Yesterday the White House launched a new tool to “share your story” of having your online account banned “if you suspect political bias caused such an action to be taken against you.”

Through a multipart questionnaire, the tool gathers personal data and then requests detailed information about “‘violations’ of user policies.” Four platforms are specifically called out—Facebook, Instagram, Twitter, and YouTube—and specific URLs and usernames are also requested. The form even asks for screenshots of communications between the companies and these users.

On the one hand, this could be a cynical attempt to grab a list of aggrieved social-media users for ad-targeting purposes. We’ve seen that kind of thing before from politicians of all stripes.

On the other, this is an unprecedented extralegal step into the internal affairs of a particular industry by a sitting president. It’s one thing to enforce a set of laws that impinge on a company’s business. It’s another to collect grievances outside any legal framework.
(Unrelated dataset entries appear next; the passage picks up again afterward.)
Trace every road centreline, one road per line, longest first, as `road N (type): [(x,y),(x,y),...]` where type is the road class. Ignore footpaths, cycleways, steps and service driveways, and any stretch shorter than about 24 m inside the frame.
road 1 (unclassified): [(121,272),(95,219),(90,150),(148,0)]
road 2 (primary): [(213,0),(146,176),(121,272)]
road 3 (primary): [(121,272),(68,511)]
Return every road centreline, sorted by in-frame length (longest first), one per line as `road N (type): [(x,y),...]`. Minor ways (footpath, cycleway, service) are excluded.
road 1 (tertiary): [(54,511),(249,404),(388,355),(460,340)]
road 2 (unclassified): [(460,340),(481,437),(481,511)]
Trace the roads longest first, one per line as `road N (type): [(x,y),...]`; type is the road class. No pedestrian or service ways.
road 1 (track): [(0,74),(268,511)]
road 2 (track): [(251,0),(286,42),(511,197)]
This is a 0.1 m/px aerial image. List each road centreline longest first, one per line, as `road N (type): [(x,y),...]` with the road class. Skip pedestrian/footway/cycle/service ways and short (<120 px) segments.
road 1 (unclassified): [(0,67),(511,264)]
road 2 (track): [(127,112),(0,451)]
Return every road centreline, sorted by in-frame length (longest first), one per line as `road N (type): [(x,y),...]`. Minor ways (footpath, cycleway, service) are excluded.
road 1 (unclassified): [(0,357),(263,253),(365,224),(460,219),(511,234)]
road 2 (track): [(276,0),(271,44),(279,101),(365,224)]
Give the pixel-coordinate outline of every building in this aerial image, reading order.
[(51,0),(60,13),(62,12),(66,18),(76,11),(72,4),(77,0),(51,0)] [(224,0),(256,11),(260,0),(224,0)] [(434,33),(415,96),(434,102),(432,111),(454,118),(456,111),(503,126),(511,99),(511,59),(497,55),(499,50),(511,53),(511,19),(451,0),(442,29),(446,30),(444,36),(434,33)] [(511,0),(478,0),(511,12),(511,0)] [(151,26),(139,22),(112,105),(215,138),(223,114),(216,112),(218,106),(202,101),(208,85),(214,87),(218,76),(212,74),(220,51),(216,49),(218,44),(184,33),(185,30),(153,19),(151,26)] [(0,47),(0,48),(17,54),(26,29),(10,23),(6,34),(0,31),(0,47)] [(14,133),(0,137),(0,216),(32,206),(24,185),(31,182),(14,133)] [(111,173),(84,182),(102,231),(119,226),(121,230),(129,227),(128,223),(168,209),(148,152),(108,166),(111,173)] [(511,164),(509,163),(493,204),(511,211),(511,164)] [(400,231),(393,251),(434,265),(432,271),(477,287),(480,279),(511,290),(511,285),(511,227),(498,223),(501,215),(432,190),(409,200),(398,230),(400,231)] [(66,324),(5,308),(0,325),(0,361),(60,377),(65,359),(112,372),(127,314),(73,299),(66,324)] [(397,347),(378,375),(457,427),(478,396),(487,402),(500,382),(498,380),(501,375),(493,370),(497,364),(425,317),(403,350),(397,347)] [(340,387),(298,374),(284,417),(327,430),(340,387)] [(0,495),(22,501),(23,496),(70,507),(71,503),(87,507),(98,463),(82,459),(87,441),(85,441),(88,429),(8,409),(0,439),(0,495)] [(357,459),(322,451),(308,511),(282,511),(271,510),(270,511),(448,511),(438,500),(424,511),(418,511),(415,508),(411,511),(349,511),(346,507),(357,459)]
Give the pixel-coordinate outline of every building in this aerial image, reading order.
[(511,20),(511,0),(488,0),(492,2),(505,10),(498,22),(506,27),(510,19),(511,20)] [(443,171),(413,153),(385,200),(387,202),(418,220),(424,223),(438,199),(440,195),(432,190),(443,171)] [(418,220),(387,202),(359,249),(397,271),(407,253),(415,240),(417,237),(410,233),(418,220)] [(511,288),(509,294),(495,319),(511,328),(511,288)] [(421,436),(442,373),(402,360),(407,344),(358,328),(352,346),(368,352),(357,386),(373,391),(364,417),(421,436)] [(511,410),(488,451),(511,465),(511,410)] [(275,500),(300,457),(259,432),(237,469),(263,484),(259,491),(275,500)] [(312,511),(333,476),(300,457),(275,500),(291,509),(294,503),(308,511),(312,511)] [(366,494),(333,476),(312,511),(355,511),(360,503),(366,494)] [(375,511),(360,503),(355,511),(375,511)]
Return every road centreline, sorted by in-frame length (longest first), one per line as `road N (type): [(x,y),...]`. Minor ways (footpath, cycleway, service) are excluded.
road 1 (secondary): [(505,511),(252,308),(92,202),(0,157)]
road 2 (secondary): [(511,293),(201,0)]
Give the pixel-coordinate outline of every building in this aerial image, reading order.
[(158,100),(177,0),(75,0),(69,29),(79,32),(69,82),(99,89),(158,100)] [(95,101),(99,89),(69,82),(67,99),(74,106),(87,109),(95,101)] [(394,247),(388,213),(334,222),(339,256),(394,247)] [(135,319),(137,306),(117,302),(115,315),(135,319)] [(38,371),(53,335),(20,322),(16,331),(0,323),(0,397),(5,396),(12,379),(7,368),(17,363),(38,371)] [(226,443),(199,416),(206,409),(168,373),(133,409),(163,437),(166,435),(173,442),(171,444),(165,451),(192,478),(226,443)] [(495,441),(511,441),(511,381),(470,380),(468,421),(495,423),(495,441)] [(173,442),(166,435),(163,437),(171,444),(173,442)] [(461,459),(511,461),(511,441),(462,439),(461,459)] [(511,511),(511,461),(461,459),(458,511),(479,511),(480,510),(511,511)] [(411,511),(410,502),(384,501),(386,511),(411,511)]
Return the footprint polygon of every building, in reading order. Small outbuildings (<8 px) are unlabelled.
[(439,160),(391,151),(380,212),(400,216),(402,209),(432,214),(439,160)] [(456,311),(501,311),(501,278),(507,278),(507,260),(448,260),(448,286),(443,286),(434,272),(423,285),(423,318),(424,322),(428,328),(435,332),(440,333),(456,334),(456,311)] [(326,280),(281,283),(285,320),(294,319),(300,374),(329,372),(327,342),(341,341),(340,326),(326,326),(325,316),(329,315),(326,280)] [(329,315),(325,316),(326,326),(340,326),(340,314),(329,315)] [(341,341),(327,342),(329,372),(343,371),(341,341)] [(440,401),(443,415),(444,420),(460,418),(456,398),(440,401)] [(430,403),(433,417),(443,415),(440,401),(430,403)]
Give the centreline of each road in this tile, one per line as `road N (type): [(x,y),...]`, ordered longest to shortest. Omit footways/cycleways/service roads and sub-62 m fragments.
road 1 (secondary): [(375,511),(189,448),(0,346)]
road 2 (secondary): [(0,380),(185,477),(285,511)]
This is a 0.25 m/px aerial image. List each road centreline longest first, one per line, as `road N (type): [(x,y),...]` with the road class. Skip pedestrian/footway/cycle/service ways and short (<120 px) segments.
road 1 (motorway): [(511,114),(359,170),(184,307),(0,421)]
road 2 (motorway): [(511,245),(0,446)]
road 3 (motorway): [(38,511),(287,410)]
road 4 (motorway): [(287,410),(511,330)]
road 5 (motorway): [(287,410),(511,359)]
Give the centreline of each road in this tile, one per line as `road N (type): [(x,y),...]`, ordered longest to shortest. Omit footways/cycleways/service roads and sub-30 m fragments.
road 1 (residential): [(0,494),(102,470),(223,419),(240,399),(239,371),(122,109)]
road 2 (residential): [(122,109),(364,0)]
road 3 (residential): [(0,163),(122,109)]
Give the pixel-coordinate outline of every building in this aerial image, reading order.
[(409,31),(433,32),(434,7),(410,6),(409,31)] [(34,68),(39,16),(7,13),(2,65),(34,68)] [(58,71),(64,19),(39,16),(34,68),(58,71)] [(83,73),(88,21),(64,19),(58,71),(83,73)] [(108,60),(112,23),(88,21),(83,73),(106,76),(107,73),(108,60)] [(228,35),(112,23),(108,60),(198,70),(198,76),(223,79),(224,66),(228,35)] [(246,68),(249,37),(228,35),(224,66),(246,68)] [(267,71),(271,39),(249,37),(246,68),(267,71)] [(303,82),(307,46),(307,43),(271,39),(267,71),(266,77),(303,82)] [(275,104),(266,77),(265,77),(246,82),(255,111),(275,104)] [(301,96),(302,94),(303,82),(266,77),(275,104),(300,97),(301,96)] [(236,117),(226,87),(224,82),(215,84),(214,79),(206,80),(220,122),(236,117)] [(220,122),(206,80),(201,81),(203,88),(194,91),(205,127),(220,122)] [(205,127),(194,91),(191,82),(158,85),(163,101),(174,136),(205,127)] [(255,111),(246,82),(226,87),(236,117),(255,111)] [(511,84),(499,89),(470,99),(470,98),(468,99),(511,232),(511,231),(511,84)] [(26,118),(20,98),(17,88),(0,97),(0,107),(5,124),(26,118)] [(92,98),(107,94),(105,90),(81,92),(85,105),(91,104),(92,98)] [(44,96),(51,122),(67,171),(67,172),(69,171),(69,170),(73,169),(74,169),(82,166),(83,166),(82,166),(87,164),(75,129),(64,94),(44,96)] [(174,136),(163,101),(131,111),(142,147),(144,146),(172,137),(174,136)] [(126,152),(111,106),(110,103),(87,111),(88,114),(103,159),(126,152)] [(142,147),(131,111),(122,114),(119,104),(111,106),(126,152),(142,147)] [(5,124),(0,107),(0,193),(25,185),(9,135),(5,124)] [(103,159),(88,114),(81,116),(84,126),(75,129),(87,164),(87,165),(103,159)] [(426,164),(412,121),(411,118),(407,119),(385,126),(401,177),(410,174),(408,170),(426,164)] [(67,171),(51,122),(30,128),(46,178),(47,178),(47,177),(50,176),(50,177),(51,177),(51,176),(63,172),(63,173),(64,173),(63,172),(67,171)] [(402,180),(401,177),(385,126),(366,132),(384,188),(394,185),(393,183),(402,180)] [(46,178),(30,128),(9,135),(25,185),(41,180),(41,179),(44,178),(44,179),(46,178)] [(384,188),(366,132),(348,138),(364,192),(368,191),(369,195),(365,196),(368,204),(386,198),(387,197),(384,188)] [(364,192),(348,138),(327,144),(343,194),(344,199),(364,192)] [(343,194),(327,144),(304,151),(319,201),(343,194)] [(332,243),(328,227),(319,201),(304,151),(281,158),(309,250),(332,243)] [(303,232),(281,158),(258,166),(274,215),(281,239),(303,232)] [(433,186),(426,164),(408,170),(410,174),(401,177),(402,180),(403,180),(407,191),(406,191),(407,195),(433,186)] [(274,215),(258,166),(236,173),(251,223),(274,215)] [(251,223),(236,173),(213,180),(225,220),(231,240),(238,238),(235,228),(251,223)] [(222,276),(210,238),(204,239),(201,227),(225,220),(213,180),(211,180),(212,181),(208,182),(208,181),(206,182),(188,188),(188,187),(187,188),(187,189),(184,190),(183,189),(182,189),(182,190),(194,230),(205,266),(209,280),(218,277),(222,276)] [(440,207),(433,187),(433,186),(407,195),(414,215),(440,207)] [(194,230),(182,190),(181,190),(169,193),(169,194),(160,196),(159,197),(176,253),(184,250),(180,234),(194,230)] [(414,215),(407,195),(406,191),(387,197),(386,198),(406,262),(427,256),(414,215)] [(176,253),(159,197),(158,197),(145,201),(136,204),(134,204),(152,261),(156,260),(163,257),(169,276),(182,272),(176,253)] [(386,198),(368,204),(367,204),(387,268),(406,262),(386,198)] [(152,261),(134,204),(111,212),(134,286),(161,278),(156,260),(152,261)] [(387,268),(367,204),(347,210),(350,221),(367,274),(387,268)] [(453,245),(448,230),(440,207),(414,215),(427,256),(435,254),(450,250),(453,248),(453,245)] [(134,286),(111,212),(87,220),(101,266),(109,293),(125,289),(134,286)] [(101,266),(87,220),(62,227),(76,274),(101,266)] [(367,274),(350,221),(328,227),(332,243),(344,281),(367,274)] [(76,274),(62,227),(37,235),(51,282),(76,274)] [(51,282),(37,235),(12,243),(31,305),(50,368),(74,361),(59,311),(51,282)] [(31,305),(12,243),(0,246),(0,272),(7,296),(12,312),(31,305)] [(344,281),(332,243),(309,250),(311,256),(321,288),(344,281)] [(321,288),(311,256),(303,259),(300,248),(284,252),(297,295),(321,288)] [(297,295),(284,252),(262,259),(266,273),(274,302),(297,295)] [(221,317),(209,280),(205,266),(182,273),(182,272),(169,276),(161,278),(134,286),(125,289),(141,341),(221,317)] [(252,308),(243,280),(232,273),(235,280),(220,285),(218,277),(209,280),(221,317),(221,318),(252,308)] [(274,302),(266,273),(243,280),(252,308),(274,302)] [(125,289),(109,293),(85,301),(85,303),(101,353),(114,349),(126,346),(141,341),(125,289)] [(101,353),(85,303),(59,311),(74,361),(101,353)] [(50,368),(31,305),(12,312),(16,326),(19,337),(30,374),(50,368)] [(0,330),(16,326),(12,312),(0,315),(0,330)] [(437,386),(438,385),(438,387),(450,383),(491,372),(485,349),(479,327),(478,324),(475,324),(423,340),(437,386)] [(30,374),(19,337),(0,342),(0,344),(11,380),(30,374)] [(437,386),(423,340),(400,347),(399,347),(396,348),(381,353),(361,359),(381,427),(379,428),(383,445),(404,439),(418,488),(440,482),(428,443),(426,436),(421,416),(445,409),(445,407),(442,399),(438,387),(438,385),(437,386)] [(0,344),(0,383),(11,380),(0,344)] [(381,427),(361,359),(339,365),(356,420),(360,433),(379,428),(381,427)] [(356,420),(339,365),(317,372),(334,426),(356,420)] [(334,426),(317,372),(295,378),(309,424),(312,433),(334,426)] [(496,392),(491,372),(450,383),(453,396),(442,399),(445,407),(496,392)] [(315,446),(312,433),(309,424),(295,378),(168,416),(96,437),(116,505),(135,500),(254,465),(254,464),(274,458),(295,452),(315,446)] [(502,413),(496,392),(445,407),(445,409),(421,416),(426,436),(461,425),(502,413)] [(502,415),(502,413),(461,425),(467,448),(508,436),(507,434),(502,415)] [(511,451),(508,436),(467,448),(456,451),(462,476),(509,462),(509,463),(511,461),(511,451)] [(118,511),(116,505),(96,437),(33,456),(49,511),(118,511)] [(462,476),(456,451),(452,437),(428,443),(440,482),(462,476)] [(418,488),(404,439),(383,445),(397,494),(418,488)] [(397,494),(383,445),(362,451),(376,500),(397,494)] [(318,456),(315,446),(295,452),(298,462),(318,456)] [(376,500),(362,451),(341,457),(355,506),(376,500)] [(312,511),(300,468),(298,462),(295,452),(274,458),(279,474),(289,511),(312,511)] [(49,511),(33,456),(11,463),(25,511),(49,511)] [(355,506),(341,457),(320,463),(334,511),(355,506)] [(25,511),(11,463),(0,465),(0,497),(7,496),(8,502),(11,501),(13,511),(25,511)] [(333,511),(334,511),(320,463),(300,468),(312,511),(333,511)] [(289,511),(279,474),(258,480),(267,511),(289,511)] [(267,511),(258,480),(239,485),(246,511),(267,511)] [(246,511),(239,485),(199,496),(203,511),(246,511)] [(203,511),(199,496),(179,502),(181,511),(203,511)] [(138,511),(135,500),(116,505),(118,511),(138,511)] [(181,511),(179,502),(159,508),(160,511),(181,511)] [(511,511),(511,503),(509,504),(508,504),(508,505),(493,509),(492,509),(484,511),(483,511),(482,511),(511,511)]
In any case, it’s another ratcheting up of President Donald Trump’s beef with the very social-media companies that enabled his rise, but whose founders don’t share his beliefs. Trump’s vaunted success on Facebook and Twitter might be taken as evidence that tech companies have done very little to police speech and/or actively promoted right-wing voices—common positions on the left. The rightist position is more complicated: They can easily point to the predominant left-leaning personal views of tech-company workers. But when Fox News dominates Facebook, how skewed could the platform really be?

Nonetheless, in a recent poll, 83 percent of self-identified Republicans thought the tech companies were biased against conservatives.

As the tool is new, no one knows what will be sent to the White House, but it sure seems likely that this is a new headache-generating tool that the president can use in his ongoing campaign to, in the site’s words, “advance FREEDOM OF SPEECH” by putting pressure on the social-media platforms where the world communicates.